Homily: St Joseph’s College, Echuca , 2019

St Joseph’s College, Echuca
Friday 1st February, 2019

Heb 10: 32-39 Mark 4:26-34

Welcome to the beginning of the new school year, with all your thoughts of new possibilities, your enthusiasm to learn new things and your gratitude of heart, as we thank God for the opportunities laid before us in this new year of 2019.

We warmly welcome our new students, families and staff who begin their Brigidine journey with us this year. We celebrate today all the gifts we will share this year and we look forward to exploring and engaging in learning that unlocks all possibilities for each and every one!

In our first reading from the letter to the Hebrews, the sacred author says that neither he nor the Hebrews are the kind of people to pull back and so be lost. Rather they are the sort who remain faithful and so win salvation. It is this “pulling back” that the ‘Hebrews’ are threatening to do and so he is giving them many reasons why it does not make any sense for them to do so. The message for us is that we, too, must continue to move ever forward, remaining faithful to the core of the Gospel message and living it out effectively and meaningfully in an ever-changing world. Now that is quite a challenge, and I will expand on that shortly!

In the Gospel, both parables are images of the Kingdom of God; of God’s truth and love spreading among people all over the world. Both parables are taken from the world of agriculture, a world that would have been very familiar to Jesus’ listeners.

In the first, God’s work is compared to a farmer planting seed. As in the parable of the sower, the seed is the Kingdom. Night and day the process of growth continues without any human intervention. Whether the farmer is awake or asleep the process of growth continues. The seed sprouts and grows and he does not know how. The outcome is certain. Once the seed is ripe, it is for the farmer to bring in the harvest. And that is our task: to bring in the harvest which has been planted in the hearts of people. In the words of the other parables, it is up to us to throw the light which helps people see the truth and love of God already present in their deepest being.

In the second parable the Kingdom is compared to a mustard seed. Although one of the tiniest of seeds, it grows into a sizeable shrub in which even birds can build their nests.
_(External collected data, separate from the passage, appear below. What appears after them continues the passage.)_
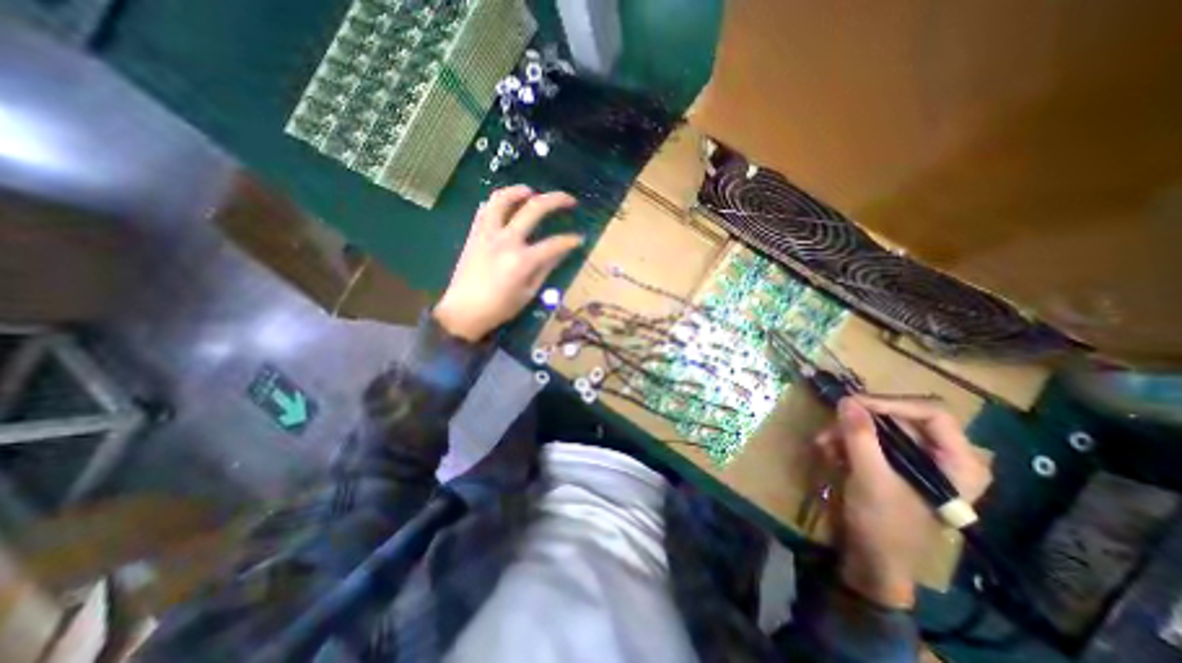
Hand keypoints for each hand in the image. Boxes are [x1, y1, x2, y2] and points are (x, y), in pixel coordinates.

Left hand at [433, 183, 579, 341]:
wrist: (463, 312)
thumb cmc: (500, 308)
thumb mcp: (529, 292)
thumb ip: (545, 268)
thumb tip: (561, 252)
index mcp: (522, 260)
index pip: (554, 243)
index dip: (570, 240)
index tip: (580, 239)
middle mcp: (506, 240)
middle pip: (534, 209)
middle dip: (556, 200)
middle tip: (569, 200)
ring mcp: (487, 234)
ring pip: (502, 199)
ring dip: (519, 191)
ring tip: (531, 192)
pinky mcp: (474, 234)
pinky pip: (484, 209)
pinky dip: (497, 203)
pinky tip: (505, 206)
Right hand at [815, 397, 988, 608]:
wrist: (872, 559)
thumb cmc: (884, 525)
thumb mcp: (870, 478)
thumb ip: (860, 437)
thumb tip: (846, 400)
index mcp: (958, 462)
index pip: (932, 413)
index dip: (891, 403)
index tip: (853, 404)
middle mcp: (941, 455)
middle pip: (900, 417)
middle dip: (860, 421)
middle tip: (831, 424)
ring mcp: (915, 459)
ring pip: (877, 427)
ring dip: (846, 432)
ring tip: (823, 444)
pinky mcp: (891, 463)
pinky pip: (867, 439)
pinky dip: (844, 442)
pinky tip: (829, 453)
Both of these parables are words of encouragement in those early days of Christianity, to a struggling Church, living in small, scattered communities and surrounded by hostile elements ready to destroy it. How amazed would the Christians of those days be if they could see how the seed has grown and spread to parts of the world of whose very existence they were totally unaware! The message for us here today is that we still need to have our trust and confidence in the power of the Kingdom to survive and spread.
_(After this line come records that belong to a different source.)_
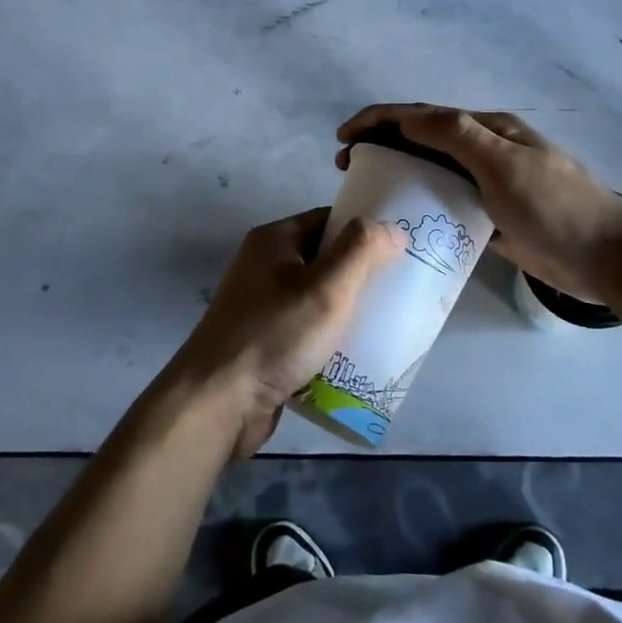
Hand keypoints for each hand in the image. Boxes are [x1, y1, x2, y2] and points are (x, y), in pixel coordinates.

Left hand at [170, 207, 403, 457]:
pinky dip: (332, 340)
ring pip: (319, 299)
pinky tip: (361, 356)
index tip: (403, 246)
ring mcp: (263, 308)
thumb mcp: (326, 287)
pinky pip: (308, 332)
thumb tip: (391, 229)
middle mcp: (265, 267)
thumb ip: (361, 251)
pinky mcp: (266, 345)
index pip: (328, 220)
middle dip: (363, 274)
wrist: (218, 403)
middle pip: (325, 260)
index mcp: (274, 241)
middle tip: (403, 287)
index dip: (364, 229)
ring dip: (349, 311)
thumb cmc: (275, 335)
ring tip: (391, 322)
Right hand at [337, 104, 621, 303]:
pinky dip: (420, 202)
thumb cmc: (554, 207)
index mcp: (487, 129)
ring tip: (366, 189)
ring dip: (397, 171)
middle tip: (346, 166)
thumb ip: (458, 136)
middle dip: (381, 143)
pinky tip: (402, 218)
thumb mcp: (504, 164)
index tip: (343, 137)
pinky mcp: (491, 215)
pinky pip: (446, 202)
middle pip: (422, 139)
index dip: (379, 119)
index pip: (422, 115)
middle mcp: (484, 150)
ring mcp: (489, 183)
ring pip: (432, 170)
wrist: (606, 259)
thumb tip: (408, 117)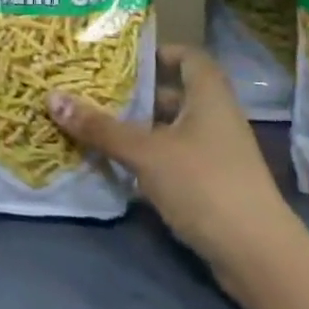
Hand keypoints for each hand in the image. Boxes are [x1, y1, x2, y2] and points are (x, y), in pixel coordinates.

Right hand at [46, 45, 302, 301]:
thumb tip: (51, 97)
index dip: (160, 51)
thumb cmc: (204, 185)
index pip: (189, 57)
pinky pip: (176, 160)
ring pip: (173, 130)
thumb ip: (100, 128)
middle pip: (177, 94)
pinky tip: (120, 167)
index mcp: (209, 97)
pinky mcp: (213, 186)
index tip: (123, 58)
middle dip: (139, 93)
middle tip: (97, 91)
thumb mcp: (146, 153)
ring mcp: (218, 155)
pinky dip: (150, 159)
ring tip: (99, 126)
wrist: (257, 256)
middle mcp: (217, 119)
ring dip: (141, 129)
And so, mindful of these readings and also our thoughts and anticipation about the year ahead, we begin this new school year with the awareness of our need to be challenged: challenged to learn and enrich ourselves, challenged to achieve set goals, challenged to expand our vision and to be all that we can be…. And like the early Hebrews, not to pull back from the challenge! Our quest for truth, justice and integrity means that we don’t settle for less; we do not rest on our laurels; we do not remain in our comfort zones and we do not merely go with flow. The example of Jesus teaches us that it takes courage to advocate for the rights of the minority against the tyranny of the majority.

In Jesus, we meet one who is full of deep empathy and compassion for others. Our discipleship has to do with meeting this God and serving him in the weak and the vulnerable. It has to do with enacting this in our lives and our relationships. It has to do with freeing people from injustice and enabling them to experience the fullness of life and love. I believe that the Brigidine Ministries have set the theme of ‘hospitality: welcoming all’ for the focus this year, so it is in teasing out the notion of genuine hospitality that we will learn more about enabling others, as well as ourselves, to the fullness of life.

Pope Francis challenges us to not cling to our status quo and our security. We need to go out of our secure shells and be all that we can be for one another, especially for those denied of justice and dignity. St Brigid, whose feast we celebrate today, valued the importance of people and relationships. Let us ask her prayers to enhance our ability to relate to others in an authentic and meaningful way. Let her commitment to care for and to empower the weak and the vulnerable also guide us in our daily accompaniment of one another.

As Jesus changed people for the better through his encounters and interactions with them, let ours also affirm one another. Let his stance towards the weak, the struggling and the excluded be our inspiration in addressing injustices wherever we see them happening. We pray that we may be people of passion for justice and compassion for others. May the values of the Gospel find a welcoming home in our lives and relationships. Here at St Joseph’s College, Echuca, may we grow and become known for our capacity to care and to make a difference to one another.

May St Joseph, your college patron and St Brigid inspire us in our challenges this year!